She lived in spite and she died in defiance, and in between she loved a boy.


She made up her own name (just like she made up her own family and her own world and her own life) and it was her first taste of freedom.


She hardly ever forgave and she never, ever forgot.


If you hurt her she would make you suffer. If you hurt her Flock you signed your own death warrant.


She loved to fly.


She was the strongest person you could ever hope to know. The best leader, the fiercest fighter, the loving mother to the motherless.


She threw up the first time she killed somebody but she knew she could do it again (and again and again...) if it meant her family's safety.


She saved the world in ways both big and small and her brothers and sisters could tell you her own self was low on her list of priorities. She almost didn't notice when she fell in love.


Love, she found, was a weakness. She also found that she didn't much care, because it was an even better strength.


He was the ice to her fire and the silence to her rage. He complimented her and did everything in all the ways she wouldn't. He bent when she stood strong and held her up even when she didn't need it.


It took her a long time to understand that she could love him and her Flock at the same time. It took him even longer.


She knew someday she'd have to choose between them, because she made enemies like most people made meals-three times a day and sometimes a snack in the middle of the night.

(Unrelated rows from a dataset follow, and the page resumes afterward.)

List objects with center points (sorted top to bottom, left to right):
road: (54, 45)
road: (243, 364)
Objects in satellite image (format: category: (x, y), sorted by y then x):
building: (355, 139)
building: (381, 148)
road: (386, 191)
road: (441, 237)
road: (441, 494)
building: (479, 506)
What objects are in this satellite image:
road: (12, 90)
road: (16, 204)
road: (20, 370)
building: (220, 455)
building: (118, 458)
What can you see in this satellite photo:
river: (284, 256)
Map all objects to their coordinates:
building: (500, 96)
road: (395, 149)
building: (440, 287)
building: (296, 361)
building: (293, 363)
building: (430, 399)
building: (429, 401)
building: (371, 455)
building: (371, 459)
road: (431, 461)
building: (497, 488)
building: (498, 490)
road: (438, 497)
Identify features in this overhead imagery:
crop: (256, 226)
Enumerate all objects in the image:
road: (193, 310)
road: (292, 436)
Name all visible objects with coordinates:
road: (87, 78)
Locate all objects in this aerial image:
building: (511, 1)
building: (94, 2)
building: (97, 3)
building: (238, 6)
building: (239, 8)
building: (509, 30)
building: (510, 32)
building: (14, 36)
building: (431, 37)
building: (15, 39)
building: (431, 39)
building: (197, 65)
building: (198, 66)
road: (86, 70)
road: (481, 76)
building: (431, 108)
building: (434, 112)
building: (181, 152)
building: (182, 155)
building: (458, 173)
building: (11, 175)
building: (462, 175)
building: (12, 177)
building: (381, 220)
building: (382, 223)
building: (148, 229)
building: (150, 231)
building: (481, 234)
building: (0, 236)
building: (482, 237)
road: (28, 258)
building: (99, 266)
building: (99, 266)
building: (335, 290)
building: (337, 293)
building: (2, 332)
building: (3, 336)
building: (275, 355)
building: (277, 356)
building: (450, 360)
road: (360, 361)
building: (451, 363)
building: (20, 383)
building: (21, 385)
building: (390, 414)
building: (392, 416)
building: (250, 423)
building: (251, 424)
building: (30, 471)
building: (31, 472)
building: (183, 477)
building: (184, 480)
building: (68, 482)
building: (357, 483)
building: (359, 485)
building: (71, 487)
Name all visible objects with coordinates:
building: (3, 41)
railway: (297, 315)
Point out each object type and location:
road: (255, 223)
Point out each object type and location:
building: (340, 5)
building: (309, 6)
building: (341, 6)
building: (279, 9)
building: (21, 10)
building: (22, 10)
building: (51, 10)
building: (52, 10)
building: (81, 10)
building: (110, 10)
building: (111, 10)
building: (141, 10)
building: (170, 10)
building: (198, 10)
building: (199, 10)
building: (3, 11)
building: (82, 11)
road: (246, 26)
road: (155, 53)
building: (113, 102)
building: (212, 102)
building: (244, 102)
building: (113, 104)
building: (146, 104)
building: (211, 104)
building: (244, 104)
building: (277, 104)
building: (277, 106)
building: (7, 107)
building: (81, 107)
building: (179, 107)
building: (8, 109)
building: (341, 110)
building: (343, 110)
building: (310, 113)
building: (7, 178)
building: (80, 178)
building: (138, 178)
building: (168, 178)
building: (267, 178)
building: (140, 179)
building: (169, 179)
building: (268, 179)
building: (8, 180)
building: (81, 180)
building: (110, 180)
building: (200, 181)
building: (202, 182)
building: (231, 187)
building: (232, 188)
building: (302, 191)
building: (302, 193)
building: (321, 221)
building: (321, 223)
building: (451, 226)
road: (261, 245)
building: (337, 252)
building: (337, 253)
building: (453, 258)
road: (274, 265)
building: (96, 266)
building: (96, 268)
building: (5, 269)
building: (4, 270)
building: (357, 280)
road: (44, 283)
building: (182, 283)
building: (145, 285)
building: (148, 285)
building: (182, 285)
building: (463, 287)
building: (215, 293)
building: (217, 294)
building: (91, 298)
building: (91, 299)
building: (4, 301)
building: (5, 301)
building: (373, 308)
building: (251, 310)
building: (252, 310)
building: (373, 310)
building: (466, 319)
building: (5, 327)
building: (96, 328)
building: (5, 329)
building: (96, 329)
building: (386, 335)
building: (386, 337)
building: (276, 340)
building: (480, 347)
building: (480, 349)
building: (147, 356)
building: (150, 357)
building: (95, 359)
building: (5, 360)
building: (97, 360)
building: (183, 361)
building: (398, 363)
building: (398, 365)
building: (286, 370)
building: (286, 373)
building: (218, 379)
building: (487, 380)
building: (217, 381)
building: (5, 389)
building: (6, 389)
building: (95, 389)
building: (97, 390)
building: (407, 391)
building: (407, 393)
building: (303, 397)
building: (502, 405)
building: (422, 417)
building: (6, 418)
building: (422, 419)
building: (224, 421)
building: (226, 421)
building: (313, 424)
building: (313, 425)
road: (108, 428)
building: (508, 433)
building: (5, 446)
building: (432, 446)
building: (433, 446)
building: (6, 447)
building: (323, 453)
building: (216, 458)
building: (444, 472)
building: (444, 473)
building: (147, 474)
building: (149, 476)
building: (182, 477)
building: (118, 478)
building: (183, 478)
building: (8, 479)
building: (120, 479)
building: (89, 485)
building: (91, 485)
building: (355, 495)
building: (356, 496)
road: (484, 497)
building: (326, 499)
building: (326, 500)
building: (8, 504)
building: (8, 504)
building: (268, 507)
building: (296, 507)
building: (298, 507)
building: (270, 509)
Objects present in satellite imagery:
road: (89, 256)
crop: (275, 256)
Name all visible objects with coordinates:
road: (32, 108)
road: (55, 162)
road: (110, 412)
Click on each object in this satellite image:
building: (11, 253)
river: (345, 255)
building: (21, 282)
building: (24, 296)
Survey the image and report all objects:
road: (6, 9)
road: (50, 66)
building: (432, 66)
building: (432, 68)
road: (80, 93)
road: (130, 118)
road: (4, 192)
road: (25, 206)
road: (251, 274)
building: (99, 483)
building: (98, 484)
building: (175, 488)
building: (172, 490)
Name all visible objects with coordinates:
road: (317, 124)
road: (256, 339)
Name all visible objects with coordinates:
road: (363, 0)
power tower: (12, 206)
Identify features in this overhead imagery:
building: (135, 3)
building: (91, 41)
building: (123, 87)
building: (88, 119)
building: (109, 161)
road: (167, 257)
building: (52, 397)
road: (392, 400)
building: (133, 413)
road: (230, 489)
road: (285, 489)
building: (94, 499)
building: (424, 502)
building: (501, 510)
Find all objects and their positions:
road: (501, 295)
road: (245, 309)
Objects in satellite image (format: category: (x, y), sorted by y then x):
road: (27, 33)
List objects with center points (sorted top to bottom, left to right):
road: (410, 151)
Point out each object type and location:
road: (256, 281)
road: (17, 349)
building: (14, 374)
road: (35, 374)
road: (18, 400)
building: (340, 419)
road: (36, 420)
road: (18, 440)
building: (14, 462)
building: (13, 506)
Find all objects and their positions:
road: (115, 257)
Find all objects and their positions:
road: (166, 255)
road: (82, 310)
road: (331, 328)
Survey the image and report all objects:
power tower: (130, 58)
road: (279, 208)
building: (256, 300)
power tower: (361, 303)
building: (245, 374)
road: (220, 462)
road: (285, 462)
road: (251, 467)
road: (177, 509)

She hated many things and many people but nothing quite so much as she did traitors. Her trust was hard to earn and hard to break but it could never be fixed, or regained, and time did not turn back to better days.


He left.


She never forgave him for that.

She came for him for hope's sake. The hope that she could change for him, that she could make herself trust him again. The hope that time would run backwards and maybe he wouldn't be such a fool.


Even hope dies, she found.


She had to choose.


She could do anything except break. She never broke.


In the end she chose the ones who never left her, and she would make that same choice every time because it wasn't really one at all.